🤖 AI Summary
This work addresses the challenge that privileged information—available during training but inaccessible at deployment—can mislead models when it is noisy or weakly informative. To mitigate this issue, the authors propose a joint training framework that simultaneously optimizes a teacher model leveraging privileged information and a student model restricted to inputs available at test time. Through an innovative coupling mechanism and an alternating optimization algorithm, the student selectively distills useful knowledge from the teacher while avoiding the propagation of its errors. Theoretical analysis establishes conditions under which this joint training improves accuracy and supports efficient implementation even for high-dimensional, large-scale models. Experiments on both synthetic and real-world datasets demonstrate that the proposed method significantly outperforms conventional two-stage baselines and exhibits robustness to low-quality privileged information.
📝 Abstract
In many prediction problems, we have extra information during training (for example, measurements that are expensive or slow to collect) that will not be available when the model is deployed. A common strategy is to first train a model that uses all training information, then use its predictions on unlabeled examples to train a second model that only uses the inputs available at test time.
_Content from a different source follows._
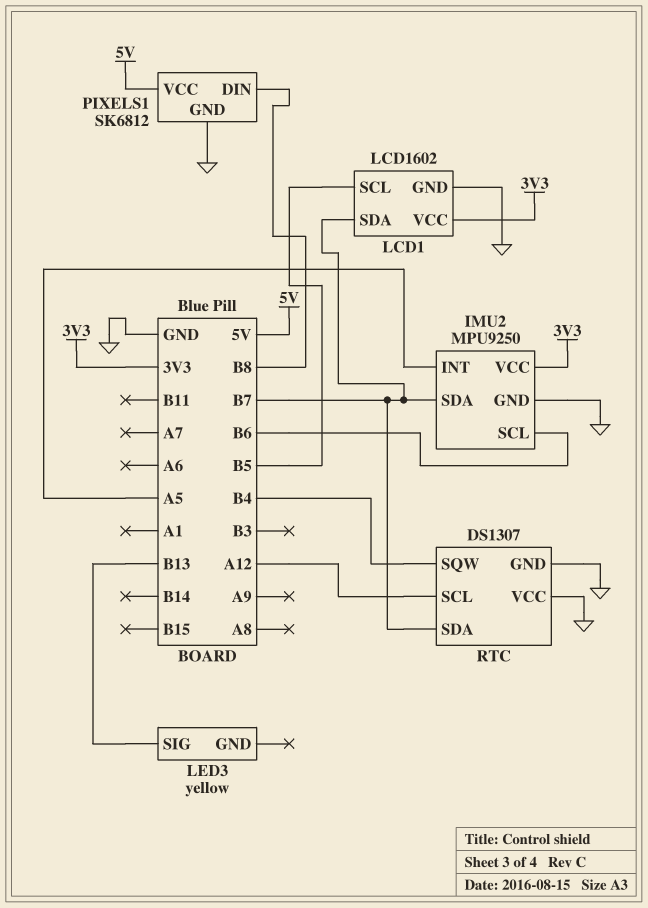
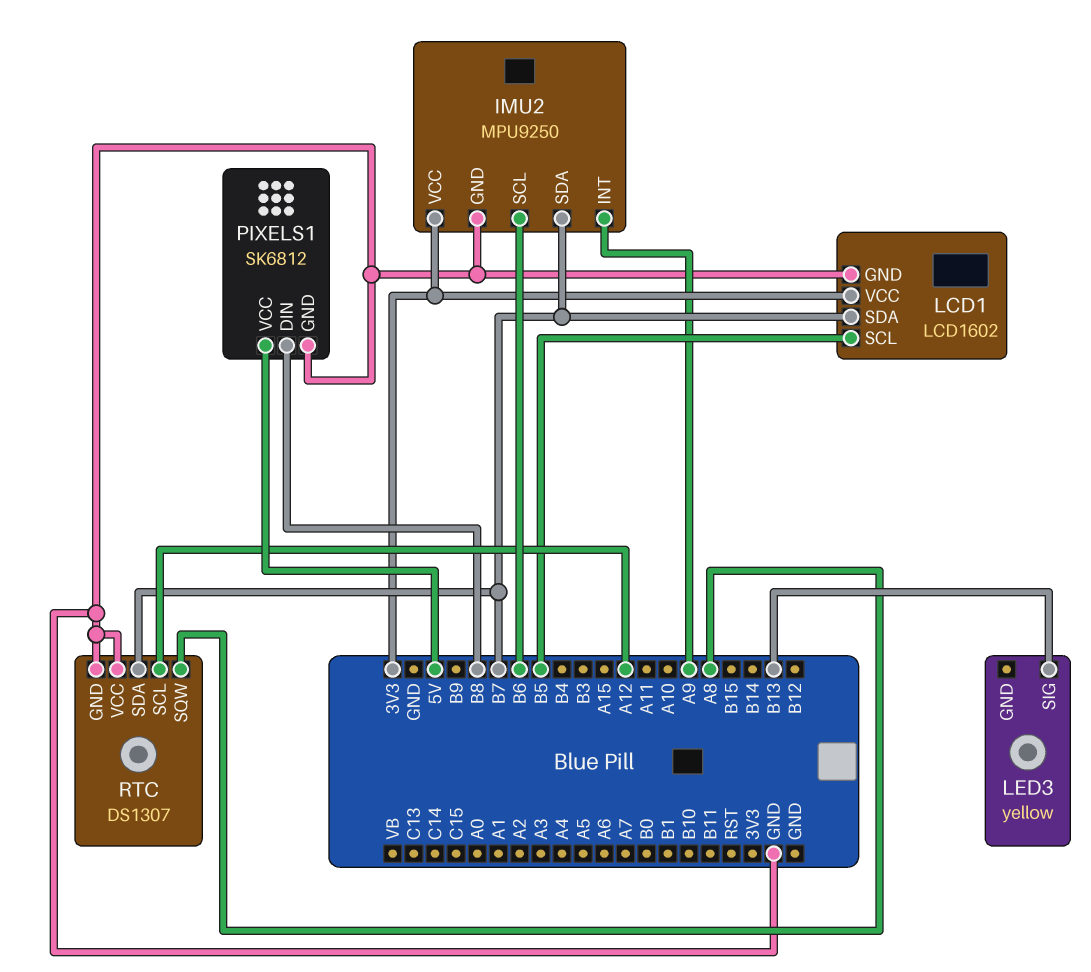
IMU2 pin INT: A5 -> A9
RTC pin SQW: B4 -> A8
However, when the extra training-only information is weak or noisy, this Two-Stage approach can mislead the deployment model and even hurt accuracy. We propose a joint training method that learns the two models together, so the deployment model can benefit from the extra information only when it actually helps, instead of inheriting its mistakes. We provide guarantees that describe when joint training improves prediction accuracy and analyze a simple alternating training algorithm for large, high-dimensional models. Experiments on synthetic data and real-world prediction tasks show that our approach avoids these failures and robustly outperforms standard Two-Stage baselines.